**ЗАДАНИЯ**
#1 Сколько лет, согласно тексту об украинских волонтерах в Швейцарии, стоит бенедиктинский монастырь в Метцерлен-Марияштайне?
#2 Продолжите текст об украинских волонтерах в Швейцарии, начав сразу после его последнего предложения.

**ИСХОДНЫЙ ТЕКСТ**
>>>>>
Художник и композитор Туллио Зановелло создает мультимедийную бильд-машину, посвященную Украине, и помогает украинским волонтерам.
После российского вторжения временное убежище в Швейцарии нашли почти 70 тысяч жителей Украины. Среди них – искусствовед из Киева Ганна Яровая. Она уже два года живет в городке Метцерлен-Марияштайн вблизи Базеля. Одноименный бенедиктинский монастырь стоит здесь четыреста лет, является памятником архитектуры и широко известен как место паломничества. А украинские волонтеры знают его как место реабилитации.
Организовать реабилитацию украинских женщин-волонтерок в Швейцарии активно помогает психолог и активистка Лена Кмита. Более двух лет в Цюрихе под ее руководством действует волонтерский хаб гуманитарной помощи украинцам. Добрые дела становятся возможны при содействии множества сочувствующих украинцам. Среди них и швейцарский художник и композитор итальянского происхождения Туллио Зановелло.
<<<<<
**Записи набора данных**
>>>>>
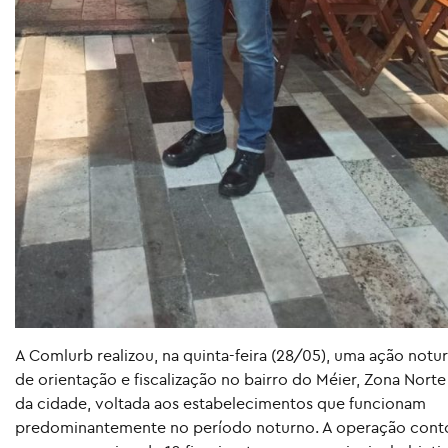
A Comlurb realizou, na quinta-feira (28/05), uma ação notu
de orientação e fiscalização no bairro do Méier, Zona Norte
da cidade, voltada aos estabelecimentos que funcionam
predominantemente no período noturno. A operação cont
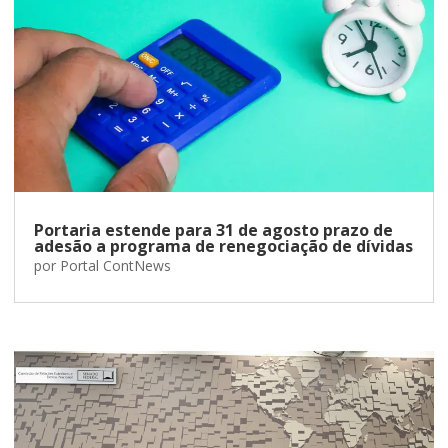
Portaria estende para 31 de agosto prazo de
adesão a programa de renegociação de dívidas
por
Portal ContNews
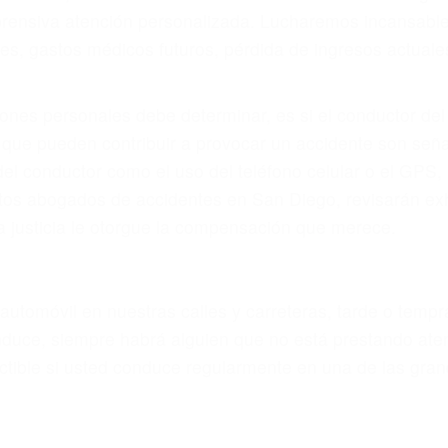
prensiva atención personalizada. Lucharemos incansable
, gastos médicos futuros, pérdida de ingresos actuales y
iones personales debe determinar, es si el conductor de
que pueden contribuir a provocar un accidente son señale
 del conductor como el uso del teléfono celular o el GPS
rtos abogados de accidentes en San Diego, revisarán ex
a justicia le otorgue la compensación que merece.
n automóvil en nuestras calles y carreteras, tarde o temp
duce, siempre habrá alguien que no está prestando aten
actible si usted conduce regularmente en una de las gr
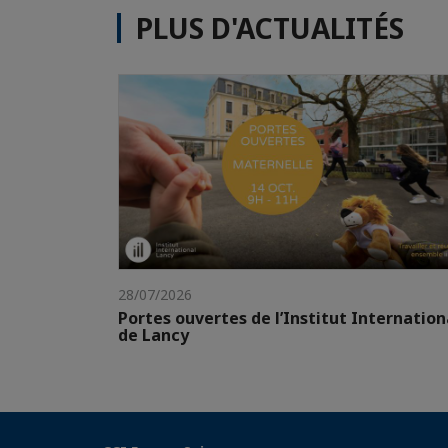
PLUS D'ACTUALITÉS
28/07/2026
Portes ouvertes de l’Institut Internation
de Lancy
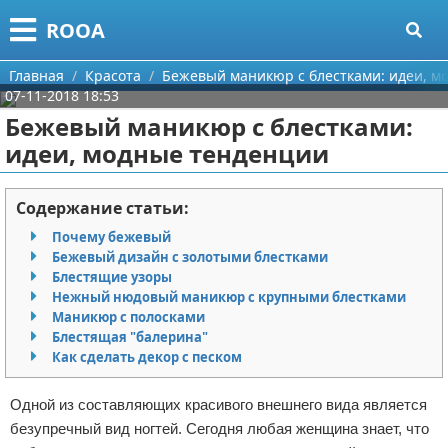
Меню
X
ROOA
Главная
Главная
Красота
Бежевый маникюр с блестками: идеи, м
07-11-2018 18:53
Категории
Бежевый маникюр с блестками:
идеи, модные тенденции
Поиск
Рукоделие
О проекте
Программирование
Содержание статьи:
Почему бежевый
Контакты
Бизнес
Бежевый дизайн с золотыми блестками
Блестящие узоры
Сотрудничество
Красота
Нежный нюдовый маникюр с крупными блестками
Маникюр с полосками
Размещение рекламы
Мода
Блестящая "балерина"
Как сделать декор с песком
Для правообладателей
Отношения
Одной из составляющих красивого внешнего вида является
Условия предоставления информации
Самосовершенствование
безупречный вид ногтей. Сегодня любая женщина знает, что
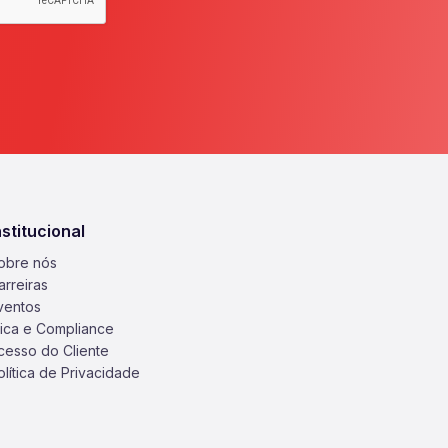
nstitucional
obre nós
arreiras
ventos
tica e Compliance
cesso do Cliente
olítica de Privacidade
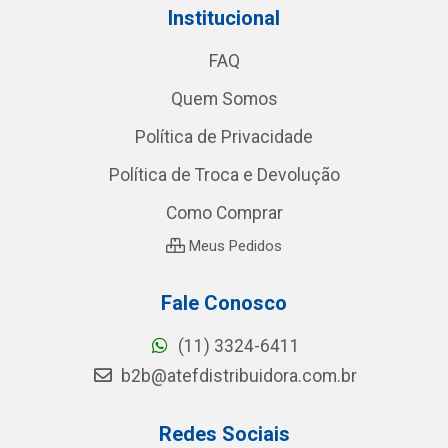
Institucional
FAQ
Quem Somos
Política de Privacidade
Política de Troca e Devolução
Como Comprar
Meus Pedidos
Fale Conosco
(11) 3324-6411
b2b@atefdistribuidora.com.br
Redes Sociais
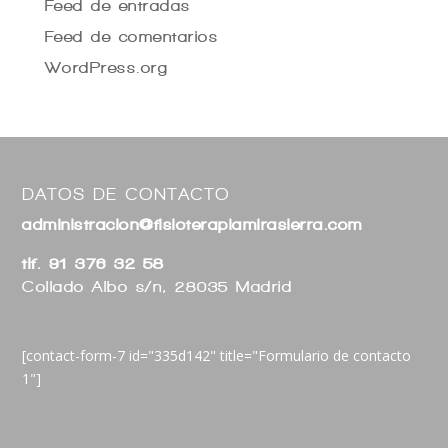
Feed de entradas
Feed de comentarios
WordPress.org
DATOS DE CONTACTO
administracion@fisioterapiamirasierra.com
tlf. 91 376 32 58
Collado Albo s/n, 28035 Madrid
[contact-form-7 id="335d142" title="Formulario de contacto
1"]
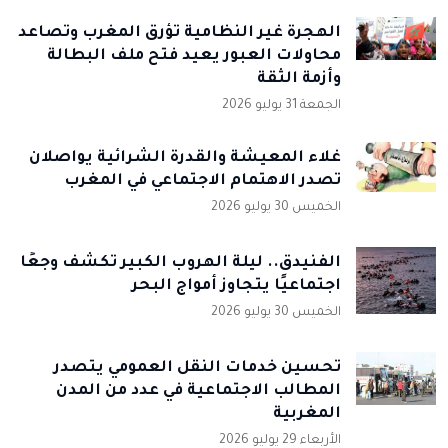
الهجرة غير النظامية تؤرق المغرب وتصاعد
محاولات العبور يعيد فتح ملف البطالة
وأزمة الثقة
الجمعة 31 يوليو 2026
غلاء المعيشة والقدرة الشرائية يواصلان
تصدر الاهتمام الاجتماعي في المغرب
الخميس 30 يوليو 2026
الفنيدق.. ليلة الهروب الكبير تكشف وجعًا
اجتماعيًا يتجاوز أمواج البحر
الخميس 30 يوليو 2026
تحسين خدمات النقل العمومي يتصدر
المطالب الاجتماعية في عدد من المدن
المغربية
الأربعاء 29 يوليو 2026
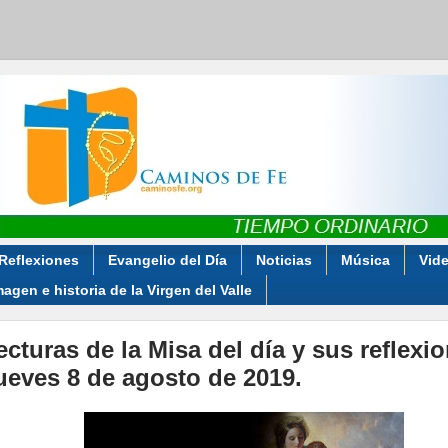
Reflexiones
Evangelio del Día
Noticias
Música
Vid
magen e historia de la Virgen del Valle
ecturas de la Misa del día y sus reflexi
ueves 8 de agosto de 2019.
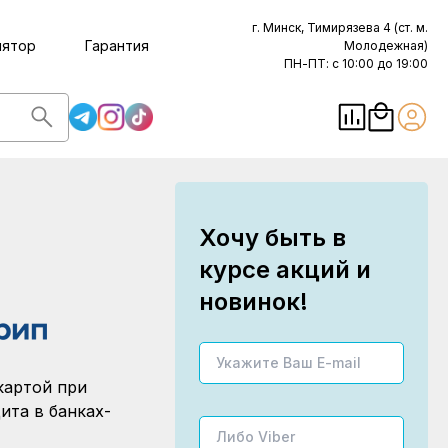
г. Минск, Тимирязева 4 (ст. м.
лятор
Гарантия
Молодежная)
ПН-ПТ: с 10:00 до 19:00
Хочу быть в
курсе акций и
новинок!
картой при
ита в банках-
<<<<<
**ОТВЕТЫ ПО НОМЕРАМ**
#1 Четыреста лет.

#2
«С Леной Кмитой мы впервые встретились в монастыре Марияштайн осенью 2023 года, – вспоминает Ганна Яровая. – Она рассказала мне о Туллио и его творчестве, показала фотографии: картины, эскизы, механические конструкции, фрагменты скульптур, партитуры, видео выступления симфонического оркестра, мастерскую, в которой художник сделал деревянный каркас для плетения маскировочной сети».
Меня и ранее настораживали претензии политиков заниматься переделом мира ради сомнительных целей
Через некоторое время украинский искусствовед и швейцарский художник встретились лично. Зановелло поделился с Яровой замыслом произведения «Фейковый мир», которое он посвятил Украине. В ноябре этот проект при содействии Национального союза художников Украины и посольства Швейцарии представили в Центральном доме художников в Киеве. «Я предчувствовал эту войну. Меня и ранее настораживали претензии склонных к авторитаризму политиков заниматься переделом мира ради сомнительных целей. На мой взгляд, мы являемся современниками большого реставрационного движения», – отвечает Туллио на вопрос Ганны о войне России против Украины.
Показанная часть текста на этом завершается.